If Brodhead lets Reade and Colin return, it will signal the community (and Duke student voters) that the final rug has been pulled from underneath Liefong's feet. In other words, the return of these boys could undermine Liefong's chances in the election. Yet Brodhead remains intractable, so that tells me he still supports Liefong and his campaign of terror against these boys and potentially other students down the road. If he no longer supports Liefong, then he certainly fears him and his local mob supporters in the local and state NAACP and that local black organization that purports to hold sway in all things Durham.
"What I was getting at is that it sounds like they've been taken away from her by the authorities since that point in time."
I'll feel sorry for her when she stops helping Nifong try to take three innocent kids away from their parents and incarcerate them for the rest of their lives.
"If he no longer supports Liefong, then he certainly fears him and his local mob supporters in the local and state NAACP and that local black organization that purports to hold sway in all things Durham."
Duke should take some of its endownment and move the campus elsewhere, in the rising West, maybe (Albuquerque? Phoenix?) and leave Durham and its intractable problems behind.
Or maybe he just doesn't want to see impoverished black hookers make any money?
LOL! Howz that for spin?
He didn't have the guts to face the de rigueur confrontation with the "black community", given that the boys are white (and wealthy) and the "victim" is black, female, and poor. The NCCU aspect probably also had a lot to do with it. Brodhead was too cowardly to take up for his students because of his fear of the politically incorrect appearance of Duke bullying poor, black NCCU.
The committee endorsed the black candidate.
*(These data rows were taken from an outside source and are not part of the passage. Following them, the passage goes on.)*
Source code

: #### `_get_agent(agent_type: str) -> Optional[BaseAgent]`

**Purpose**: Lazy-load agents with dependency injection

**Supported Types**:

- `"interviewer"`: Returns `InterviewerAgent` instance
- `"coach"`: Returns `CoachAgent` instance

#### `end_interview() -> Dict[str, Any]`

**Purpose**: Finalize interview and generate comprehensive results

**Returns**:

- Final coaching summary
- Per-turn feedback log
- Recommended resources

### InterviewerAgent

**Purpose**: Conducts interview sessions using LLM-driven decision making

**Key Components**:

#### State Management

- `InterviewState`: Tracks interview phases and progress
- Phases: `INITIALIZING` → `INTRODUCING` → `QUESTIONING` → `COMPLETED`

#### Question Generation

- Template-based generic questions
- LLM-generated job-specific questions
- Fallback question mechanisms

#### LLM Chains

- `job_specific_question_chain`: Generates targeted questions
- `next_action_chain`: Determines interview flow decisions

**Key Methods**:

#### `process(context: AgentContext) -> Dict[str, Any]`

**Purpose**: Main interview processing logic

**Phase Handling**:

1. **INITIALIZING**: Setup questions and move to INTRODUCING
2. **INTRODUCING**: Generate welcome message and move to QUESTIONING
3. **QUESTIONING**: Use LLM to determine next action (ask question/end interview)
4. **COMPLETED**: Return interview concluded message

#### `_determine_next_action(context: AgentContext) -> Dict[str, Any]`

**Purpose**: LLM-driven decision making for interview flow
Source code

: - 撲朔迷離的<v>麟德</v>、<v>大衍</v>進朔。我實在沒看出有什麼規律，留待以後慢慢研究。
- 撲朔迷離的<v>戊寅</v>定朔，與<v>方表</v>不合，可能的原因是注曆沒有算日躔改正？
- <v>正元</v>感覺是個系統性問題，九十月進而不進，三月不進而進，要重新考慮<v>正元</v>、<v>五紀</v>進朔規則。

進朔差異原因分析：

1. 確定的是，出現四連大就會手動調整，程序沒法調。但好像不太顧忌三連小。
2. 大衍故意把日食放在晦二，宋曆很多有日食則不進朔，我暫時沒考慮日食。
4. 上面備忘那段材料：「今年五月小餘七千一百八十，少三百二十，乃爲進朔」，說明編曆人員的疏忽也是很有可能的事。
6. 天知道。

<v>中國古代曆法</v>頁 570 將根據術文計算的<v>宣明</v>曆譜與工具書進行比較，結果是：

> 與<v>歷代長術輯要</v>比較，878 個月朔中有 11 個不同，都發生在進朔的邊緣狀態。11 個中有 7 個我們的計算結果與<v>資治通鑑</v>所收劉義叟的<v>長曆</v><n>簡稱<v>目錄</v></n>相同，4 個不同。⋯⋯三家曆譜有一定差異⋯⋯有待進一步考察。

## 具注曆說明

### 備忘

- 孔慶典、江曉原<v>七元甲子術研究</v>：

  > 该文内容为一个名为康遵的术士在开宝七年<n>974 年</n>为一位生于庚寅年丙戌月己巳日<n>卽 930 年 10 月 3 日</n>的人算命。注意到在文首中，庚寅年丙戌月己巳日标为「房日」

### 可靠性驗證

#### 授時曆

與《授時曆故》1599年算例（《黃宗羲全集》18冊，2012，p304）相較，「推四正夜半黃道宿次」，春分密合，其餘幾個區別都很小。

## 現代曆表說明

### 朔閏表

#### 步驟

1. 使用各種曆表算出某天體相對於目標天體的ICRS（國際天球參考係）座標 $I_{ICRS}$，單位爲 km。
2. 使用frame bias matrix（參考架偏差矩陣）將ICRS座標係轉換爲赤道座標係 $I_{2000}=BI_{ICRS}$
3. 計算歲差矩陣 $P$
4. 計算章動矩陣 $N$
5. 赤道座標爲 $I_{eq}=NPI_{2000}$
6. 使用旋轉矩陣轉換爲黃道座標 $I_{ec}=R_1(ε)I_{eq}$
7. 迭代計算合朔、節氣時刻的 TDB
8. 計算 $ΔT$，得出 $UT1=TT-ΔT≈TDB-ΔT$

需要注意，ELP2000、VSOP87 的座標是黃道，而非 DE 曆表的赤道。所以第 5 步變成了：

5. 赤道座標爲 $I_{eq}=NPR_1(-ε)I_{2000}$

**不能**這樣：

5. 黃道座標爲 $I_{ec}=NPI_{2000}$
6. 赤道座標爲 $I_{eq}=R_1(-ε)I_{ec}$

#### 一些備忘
I never will feel sorry for her. She's a weak, narcissistic woman with no regard for anyone but herself. Look at how she tried to run over a police officer. She didn't want to be caught, so she was actually willing to take someone's life to avoid being caught. She probably thinks it's good of her that, instead of trying to kill these three boys, she merely used them to avoid being committed to Durham Access. She's a despicable person who isn't fit to live in a decent society because she has no sense of duty to 'do unto others etc.' or to hold herself accountable. She's a weak, wanton, hedonistic libertine and a heathen, and was a tragedy waiting to strike. Now she's struck. In a few years, she'll do something again, maybe even kill someone, when she's in one of her bouts of drugs/depression/self-medication of alcohol modes. It'll be a drunk-driving manslaughter or somebody will try to detain or control her and she'll give them a deadly push or blow that will end their life for getting in her way of doing whatever it is she wants to do at that moment in time.
That'd be replacing one poverty class with another.
There are better regions, imo.
Does anyone know how Newsweek originally got ahold of this story, and why they chose to go with it as a cover story?
Was it just random selection--they heard about it like everyone else, and just decided it made a good, sensational PC cover?
Or did someone "suggest" it to them?
Just curious. . .
See my 301. That extra hour messes me up every year, LOL!